How This Giant Laser Could Be Used To Find Evidence Of Aliens

The search for extraterrestrial life isn't limited to robots digging around in the giant sandbox we call Mars. In fact, scientists involved in SETI — the search for extraterrestrial intelligence — have been using a variety of radio telescopes for decades to look for signals of alien origin. They haven't picked up anything definitive yet, but from time to time they find something that makes them say, "Wow!" Now, according to new research published on the arXiv preprint database, scientists may have a new listening tool: gravity itself.

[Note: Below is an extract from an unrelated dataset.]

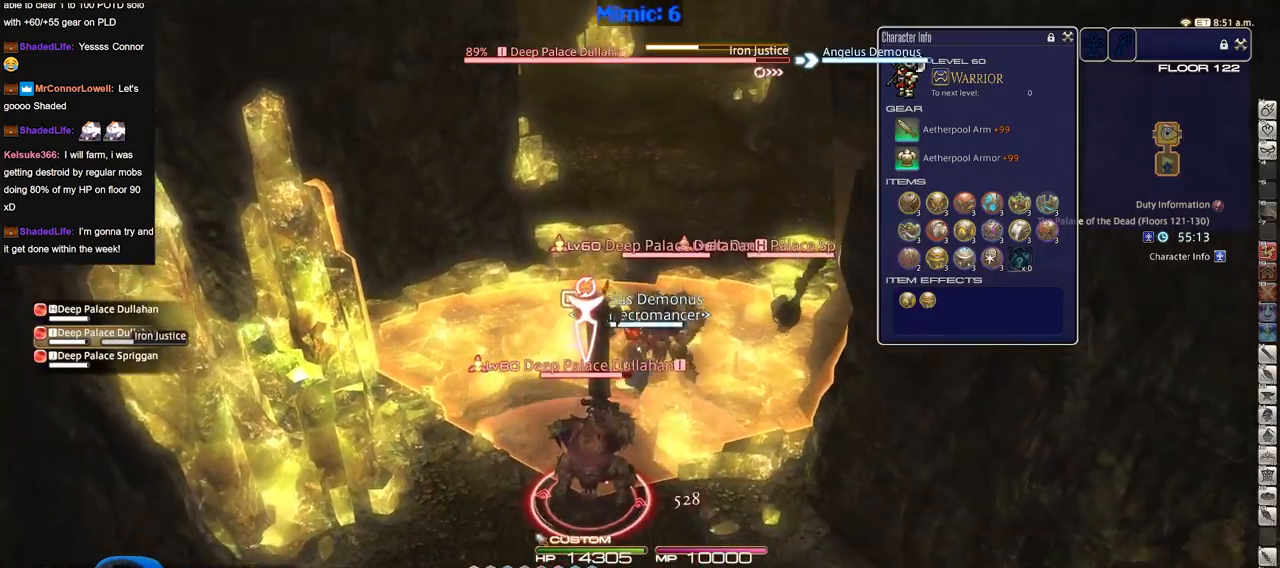
{"keys": ["s"], "events": [[167, "d", "up"]]}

Many types of telescopes have been used to look for signs of alien life, from the ground-based Allen Telescope Array to the space-based James Webb Space Telescope. While these high-tech instruments differ in some pretty significant ways, they all make their observations using the electromagnet (EM) spectrum, which is a dressed-up way of saying they look at light waves. The EM spectrum encompasses all types of light waves, including not only those that can be seen by human eyes (visible light waves) but also low-frequency waves (radio waves, infrared light) and high-frequency waves (ultraviolet light, X-rays).

When very massive bodies — think neutron stars and black holes — move through space, they also make waves, not unlike ripples in a pond. Crucially, these unique waves, aptly called gravitational waves, are distinct and totally separate from the EM spectrum, meaning that traditional telescopes are completely blind to them. Luckily, we know how to build gravitational wave detectors, with a few already operating.

Bigger is better

The LIGO observatory consists of a pair of gravitational wave detectors, one in Louisiana and one in Washington. Each detector forms an L shape, where each arm is a tunnel two-and-a-half miles long. A single laser beam is split and sent down each tunnel. At each tunnel's end is a mirror, which then sends the laser back. Normally, both beams would return to the detector simultaneously. But if a gravitational wave passes while the detector is on, the path of the beams becomes distorted. Scientists use these distortions to learn about distant objects.

There are other gravitational wave detectors, including the Virgo in Europe and KAGRA in Japan. Unfortunately, none are advanced enough to find alien life, according to the research. NASA is working with the ESA on the space-based LISA observatory, scheduled for the 2030s. LISA will be an array of three spacecraft separated by millions of miles, as opposed to the 1,850 or so miles between the two LIGO detectors, according to NASA. LISA's spacecraft will exchange laser beams with each other to detect spacetime distortions caused by gravitational waves. But even this won't be big enough to get the job done.

If the LISA mission is a success, it will be followed by even more advanced detectors. The Big Bang Observer (BBO) is one of the proposals, while Japan is working on the DECIGO antenna of a similar magnitude. While LIGO's size is impressive, these observatories would have arm lengths hundreds or even thousands of times longer.

What's the payoff?

If the necessary detectors are two generations — and likely several decades and billions of dollars — away, the payoff better be pretty spectacular. So what exactly can we expect them to detect? According to the paper's authors, these observatories would be well suited for finding giant alien engineering projects, called megastructures.

They suggest we could look for alien structures about as massive as Jupiter and traveling at around 10% the speed of light. While Jupiter is pretty enormous, it's orders of magnitude smaller than the objects observed using gravitational waves today. And 10% the speed of light is unfathomably fast — roughly 67 million miles per hour — but it's well below the threshold of sci-fi technology. Our observational range for these types of objects would extend all the way to the Andromeda galaxy, which is pretty far out no matter how you slice it. Less massive structures, about the size of Mercury, might be detectable within 10 parsecs, which is a volume that includes more than 400 stars (via Sol Station).

If aliens are traveling around in massive, superfast spaceships, not only might we be able to detect them, but we could even potentially reverse engineer the technology, according to the paper. Of course, all of this assumes that there are aliens to detect in the first place, which isn't a given by any means. Until these observatories are operational, the best place to find evidence of life might be closer to home.